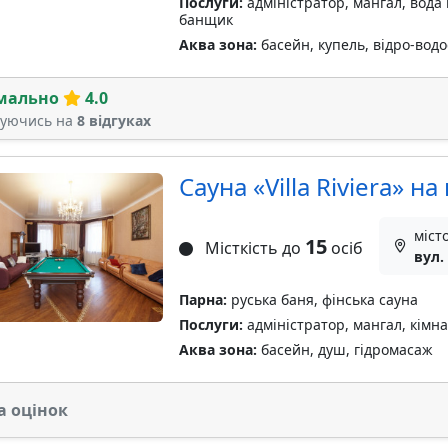
Послуги:
адміністратор, мангал, вода 
банщик
Аква зона:
басейн, купель, відро-вод
мально
4.0
туючись на
8 відгуках
Сауна «Villa Riviera» на
міст
15
Місткість до
осіб
вул.
Парна:
руська баня, фінська сауна
Послуги:
адміністратор, мангал, кімна
Аква зона:
басейн, душ, гідромасаж
а оцінок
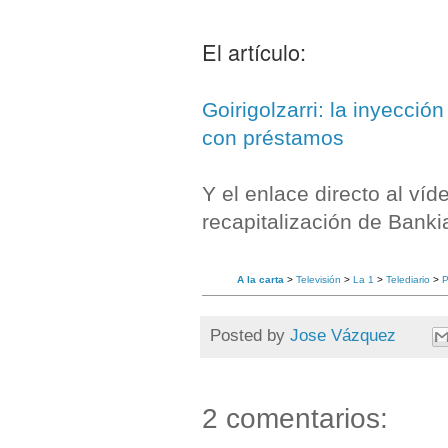
El artículo:
Goirigolzarri: la inyecció
con préstamos
Y el enlace directo al víd
recapitalización de Banki
A la carta
>
Televisión
>
La 1
>
Telediario
>
P
Posted by
Jose Vázquez
2 comentarios:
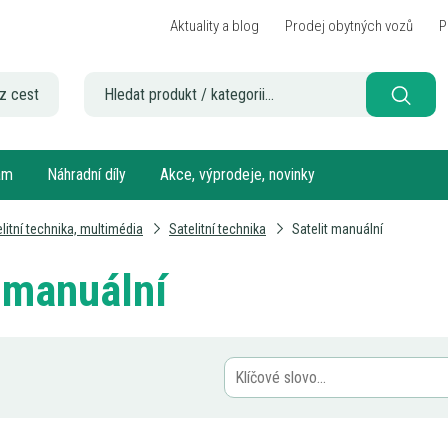
Aktuality a blog
Prodej obytných vozů
P
z cest
sám
Náhradní díly
Akce, výprodeje, novinky
elitní technika, multimédia
Satelitní technika
Satelit manuální
t manuální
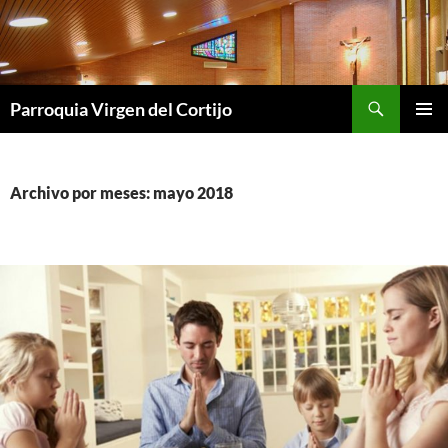
Saltar
al
contenido
Buscar
Parroquia Virgen del Cortijo
MENÚ
PRINCI
Archivo por meses: mayo 2018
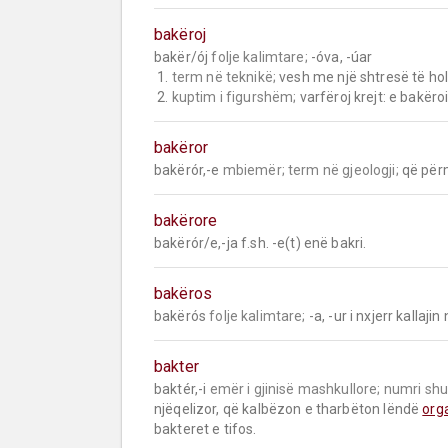
bakëroj
bakër/ój 
folje kalimtare;
 -óva, -úar

 1. 
term në teknikë;
 vesh me një shtresë të holl
 2. 
kuptim i figurshëm;
 varfëroj krejt: e bakëro
bakëror
bakërór,-e 
mbiemër;
term në gjeologji;
 që për
bakërore
bakërór/e,-ja f.sh. -e(t) enë bakri.
bakëros
bakërós 
folje kalimtare;
 -a, -ur i nxjerr kallaj
bakter
baktér,-i 
emër i gjinisë mashkullore;
numri sh
njëqelizor, që kalbëzon e tharbëton lëndë 
org
bakteret e tifos.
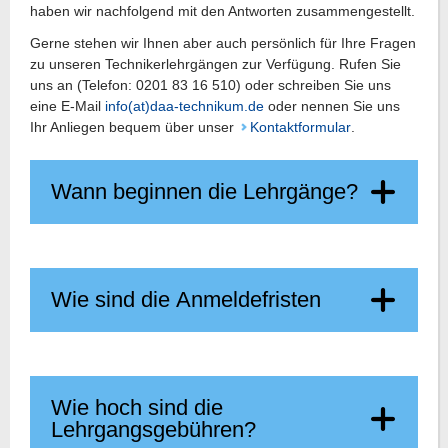
haben wir nachfolgend mit den Antworten zusammengestellt.
Gerne stehen wir Ihnen aber auch persönlich für Ihre Fragen
zu unseren Technikerlehrgängen zur Verfügung. Rufen Sie
uns an (Telefon: 0201 83 16 510) oder schreiben Sie uns
eine E-Mail
info(at)daa-technikum.de
oder nennen Sie uns
Ihr Anliegen bequem über unser
Kontaktformular
.
Wann beginnen die Lehrgänge?
Wie sind die Anmeldefristen
Wie hoch sind die
Lehrgangsgebühren?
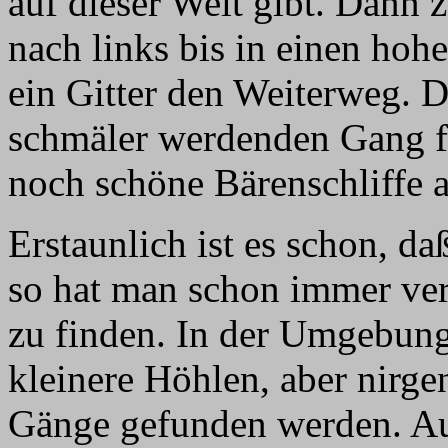
auf dieser Welt gibt. Dann 
nach links bis in einen hoh
ein Gitter den Weiterweg. D
schmäler werdenden Gang for
noch schöne Bärenschliffe a
Erstaunlich ist es schon, da
so hat man schon immer ver
zu finden. In der Umgebung 
kleinere Höhlen, aber nirge
Gänge gefunden werden. Aus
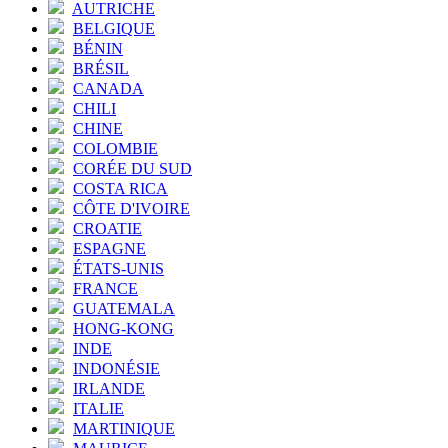
AUTRICHE
BELGIQUE
BÉNIN
BRÉSIL
CANADA
CHILI
CHINE
COLOMBIE
CORÉE DU SUD
COSTA RICA
CÔTE D'IVOIRE
CROATIE
ESPAGNE
ÉTATS-UNIS
FRANCE
GUATEMALA
HONG-KONG
INDE
INDONÉSIE
IRLANDE
ITALIE
MARTINIQUE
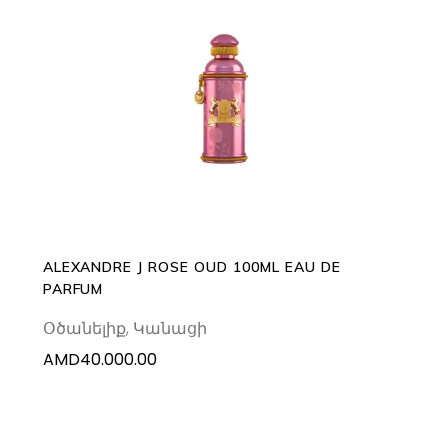
ADD TO CART
ALEXANDRE J ROSE OUD 100ML EAU DE
PARFUM
Օծանելիք
,
Կանացի
AMD
40.000.00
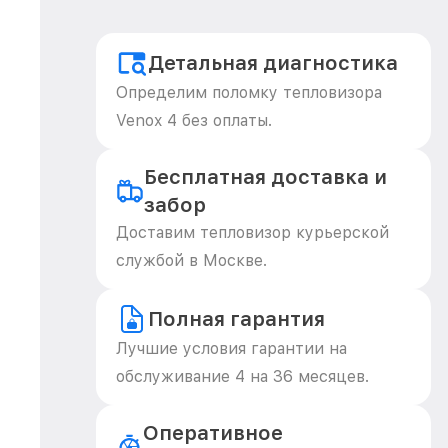
Детальная диагностика
Определим поломку тепловизора
Venox 4 без оплаты.
Бесплатная доставка и
забор
Доставим тепловизор курьерской
службой в Москве.
Полная гарантия
Лучшие условия гарантии на
обслуживание 4 на 36 месяцев.
Оперативное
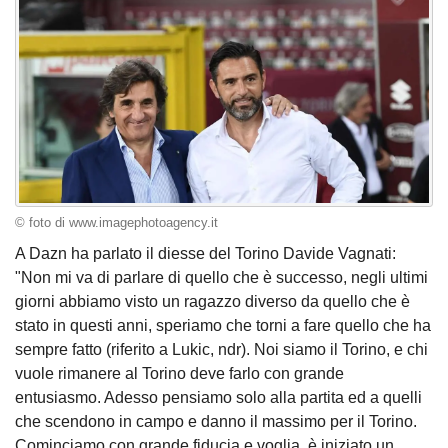
© foto di www.imagephotoagency.it
A Dazn ha parlato il diesse del Torino Davide Vagnati:
"Non mi va di parlare di quello che è successo, negli ultimi
giorni abbiamo visto un ragazzo diverso da quello che è
stato in questi anni, speriamo che torni a fare quello che ha
sempre fatto (riferito a Lukic, ndr). Noi siamo il Torino, e chi
vuole rimanere al Torino deve farlo con grande
entusiasmo. Adesso pensiamo solo alla partita ed a quelli
che scendono in campo e danno il massimo per il Torino.
Cominciamo con grande fiducia e voglia, è iniziato un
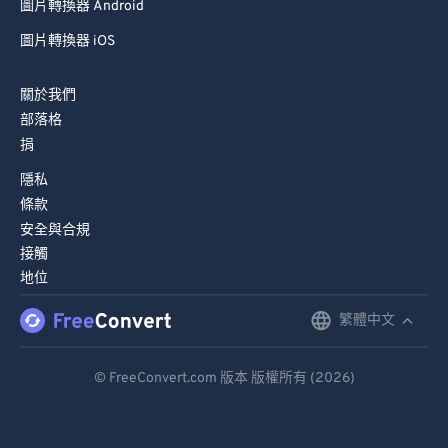
圖片轉換器 Android
圖片轉換器 iOS
關於我們
部落格
捐
隱私
條款
安全與合規
接觸
地位
繁體中文
English
Deutsch
© FreeConvert.com 版本 版權所有 (2026)
Español
Français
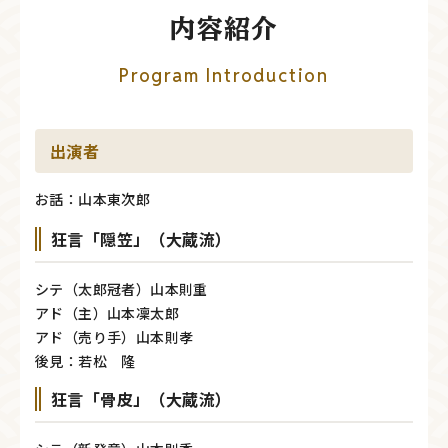
内容紹介
Program Introduction
出演者
お話：山本東次郎
狂言「隠笠」（大蔵流）
シテ（太郎冠者）山本則重
アド（主）山本凜太郎
アド（売り手）山本則孝
後見：若松 隆
狂言「骨皮」（大蔵流）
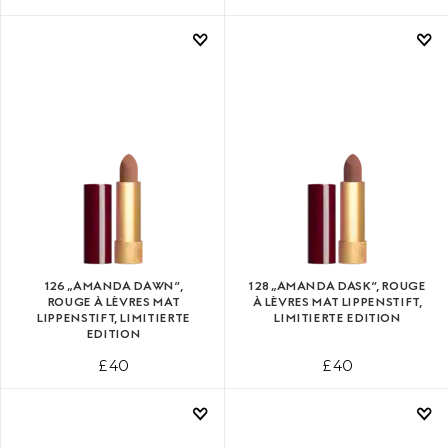
126 „AMANDA DAWN“,
128 „AMANDA DASK“, ROUGE
ROUGE À LÈVRES MAT
À LÈVRES MAT LIPPENSTIFT,
LIPPENSTIFT, LIMITIERTE
LIMITIERTE EDITION
EDITION
£ 40
£ 40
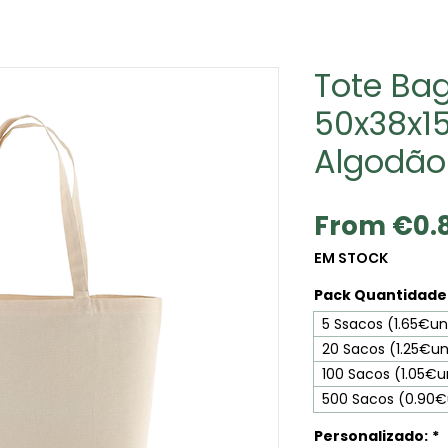
Tote Bag
50x38x1
Algodão
From
€0.
EM STOCK
Pack Quantidade 
5 Ssacos (1.65€un
20 Sacos (1.25€u
100 Sacos (1.05€u
500 Sacos (0.90
Personalizado:
*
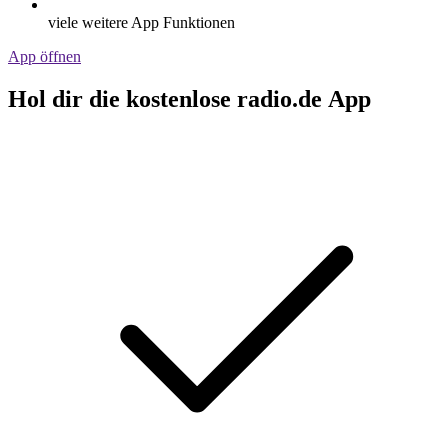
viele weitere App Funktionen
App öffnen
Hol dir die kostenlose radio.de App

* EXERCISE GOAL *
Turn every line of text in the rows above into a Markdown table with the columns No. and Text, giving each line a number and skipping blank lines. Leave the pictures out.

* SOLUTION *
| No. | Text |
|---|---|
| 1 | Послуги: |
| 2 | адміністратор, мангал, вода  |
| 3 | банщик |
| 4 | Аква зона: |
| 5 | басейн, купель, відро-вод |
| 6 | мально |
| 7 | 4.0 |
| 8 | туючись на |
| 9 | 8 відгуках |
| 10 | Сауна «Villa Riviera» на |
| 11 | міст |
| 12 | 15 |
| 13 | Місткість до |
| 14 | осіб |
| 15 | вул. |
| 16 | Парна: |
| 17 | руська баня, фінська сауна |
| 18 | Послуги: |
| 19 | адміністратор, мангал, кімна |
| 20 | Аква зона: |
| 21 | басейн, душ, гідромасаж |
| 22 | а оцінок |
| 23 | El artículo: |
| 24 | Goirigolzarri: la inyecció |
| 25 | con préstamos |
| 26 | Y el enlace directo al víd |
| 27 | recapitalización de Banki |
| 28 | A la carta |
| 29 | > |
| 30 | Televisión |
| 31 | > |
| 32 | La 1 |
| 33 | > |
| 34 | Telediario |
| 35 | > |
| 36 | P |
| 37 | Posted by |
| 38 | Jose Vázquez |
| 39 | 2 comentarios: |
| 40 | Aktuality a blog |
| 41 | Prodej obytných vozů |
| 42 | P |
| 43 | z cest |
| 44 | sám |
| 45 | Náhradní díly |
| 46 | Akce, výprodeje, novinky |
| 47 | elitní technika, multimédia |
| 48 | Satelitní technika |
| 49 | Satelit manuální |
| 50 | t manuální |
| 51 | Saltar |
| 52 | al |
| 53 | contenido |
| 54 | Buscar |
| 55 | Parroquia Virgen del Cortijo |
| 56 | MENÚ |
| 57 | PRINCI |
| 58 | Archivo por meses: mayo 2018 |
| 59 | bakëroj |
| 60 | bakër/ój  |
| 61 | folje kalimtare; |
| 62 |  -óva, -úar |
| 63 |  1.  |
| 64 | term në teknikë; |
| 65 |  vesh me një shtresë të holl |
| 66 |  2.  |
| 67 | kuptim i figurshëm; |
| 68 |  varfëroj krejt: e bakëro |
| 69 | bakëror |
| 70 | bakërór,-e  |
| 71 | mbiemër; |
| 72 | term në gjeologji; |
| 73 |  që për |
| 74 | bakërore |
| 75 | bakërór/e,-ja f.sh. -e(t) enë bakri. |
| 76 | bakëros |
| 77 | bakërós  |
| 78 | folje kalimtare; |
| 79 |  -a, -ur i nxjerr kallaj |
| 80 | bakter |
| 81 | baktér,-i  |
| 82 | emër i gjinisë mashkullore; |
| 83 | numri sh |
| 84 | njëqelizor, që kalbëzon e tharbëton lëndë  |
| 85 | org |
| 86 | bakteret e tifos. |
| 87 | haben wir nachfolgend mit den Antworten zusammengestellt. |
| 88 | Gerne stehen wir Ihnen aber auch persönlich für Ihre Fragen |
| 89 | zu unseren Technikerlehrgängen zur Verfügung. Rufen Sie |
| 90 | uns an (Telefon: 0201 83 16 510) oder schreiben Sie uns |
| 91 | eine E-Mail |
| 92 | info(at)daa-technikum.de |
| 93 | oder nennen Sie uns |
| 94 | Ihr Anliegen bequem über unser |
| 95 | Kontaktformular |
| 96 | . |
| 97 | Wann beginnen die Lehrgänge? |
| 98 | Wie sind die Anmeldefristen |
| 99 | Wie hoch sind die |
| 100 | Lehrgangsgebühren? |
| 101 | auf dieser Welt gibt. Dann  |
| 102 | nach links bis in einen hoh |
| 103 | ein Gitter den Weiterweg. D |
| 104 | schmäler werdenden Gang for |
| 105 | noch schöne Bärenschliffe a |
| 106 | Erstaunlich ist es schon, da |
| 107 | so hat man schon immer ver |
| 108 | zu finden. In der Umgebung  |
| 109 | kleinere Höhlen, aber nirge |
| 110 | Gänge gefunden werden. Aus |
| 111 | AUTRICHE |
| 112 | BELGIQUE |
| 113 | BÉNIN |
| 114 | BRÉSIL |
| 115 | CANADA |
| 116 | CHILI |
| 117 | CHINE |
| 118 | COLOMBIE |
| 119 | CORÉE DU SUD |
| 120 | COSTA RICA |
| 121 | CÔTE D'IVOIRE |
| 122 | CROATIE |
| 123 | ESPAGNE |
| 124 | ÉTATS-UNIS |
| 125 | FRANCE |
| 126 | GUATEMALA |
| 127 | HONG-KONG |
| 128 | INDE |
| 129 | INDONÉSIE |
| 130 | IRLANDE |
| 131 | ITALIE |
| 132 | MARTINIQUE |
| 133 | ADD TO CART |
| 134 | ALEXANDRE J ROSE OUD 100ML EAU DE |
| 135 | PARFUM |
| 136 | Օծանելիք |
| 137 | , |
| 138 | Կանացի |
| 139 | AMD |
| 140 | 40.000.00 |
| 141 | Детальная диагностика |
| 142 | Определим поломку тепловизора |
| 143 | Venox 4 без оплаты. |
| 144 | Бесплатная доставка и |
| 145 | забор |
| 146 | Доставим тепловизор курьерской |
| 147 | службой в Москве. |
| 148 | Полная гарантия |
| 149 | Лучшие условия гарантии на |
| 150 | обслуживание 4 на 36 месяцев. |
| 151 | Оперативное |
| 152 | © foto di www.imagephotoagency.it |
| 153 | A Dazn ha parlato il diesse del Torino Davide Vagnati: |
| 154 | "Non mi va di parlare di quello che è successo, negli ultimi |
| 155 | giorni abbiamo visto un ragazzo diverso da quello che è |
| 156 | stato in questi anni, speriamo che torni a fare quello che ha |
| 157 | sempre fatto (riferito a Lukic, ndr). Noi siamo il Torino, e chi |
| 158 | vuole rimanere al Torino deve farlo con grande |
| 159 | entusiasmo. Adesso pensiamo solo alla partita ed a quelli |
| 160 | che scendono in campo e danno il massimo per il Torino. |
| 161 | Cominciamo con grande fiducia e voglia, è iniziato un |
| 162 | 圖片轉換器 Android |
| 163 | 圖片轉換器 iOS |
| 164 | 關於我們 |
| 165 | 部落格 |
| 166 | 捐 |
| 167 | 隱私 |
| 168 | 條款 |
| 169 | 安全與合規 |
| 170 | 接觸 |
| 171 | 地位 |
| 172 | 繁體中文 |
| 173 | English |
| 174 | Deutsch |
| 175 | © FreeConvert.com 版本 版權所有 (2026) |
| 176 | Español |
| 177 | Français |
| 178 | 内容紹介 |
| 179 | Program Introduction |
| 180 | 出演者 |
| 181 | お話：山本東次郎 |
| 182 | 狂言「隠笠」（大蔵流） |
| 183 | シテ（太郎冠者）山本則重 |
| 184 | アド（主）山本凜太郎 |
| 185 | アド（売り手）山本則孝 |
| 186 | 後見：若松 隆 |
| 187 | 狂言「骨皮」（大蔵流） |
| 188 | 126 „AMANDA DAWN“, |
| 189 | 128 „AMANDA DASK“, ROUGE |
| 190 | ROUGE À LÈVRES MAT |
| 191 | À LÈVRES MAT LIPPENSTIFT, |
| 192 | LIPPENSTIFT, LIMITIERTE |
| 193 | LIMITIERTE EDITION |
| 194 | EDITION |
| 195 | £ 40 |
| 196 | £ 40 |
| 197 | Tote Bag |
| 198 | 50x38x1 |
| 199 | Algodão |
| 200 | From |
| 201 | €0. |
| 202 | EM STOCK |
| 203 | Pack Quantidade  |
| 204 | 5 Ssacos (1.65€un |
| 205 | 20 Sacos (1.25€u |
| 206 | 100 Sacos (1.05€u |
| 207 | 500 Sacos (0.90 |
| 208 | Personalizado: |
| 209 | * |
| 210 | viele weitere App Funktionen |
| 211 | App öffnen |
| 212 | Hol dir die kostenlose radio.de App |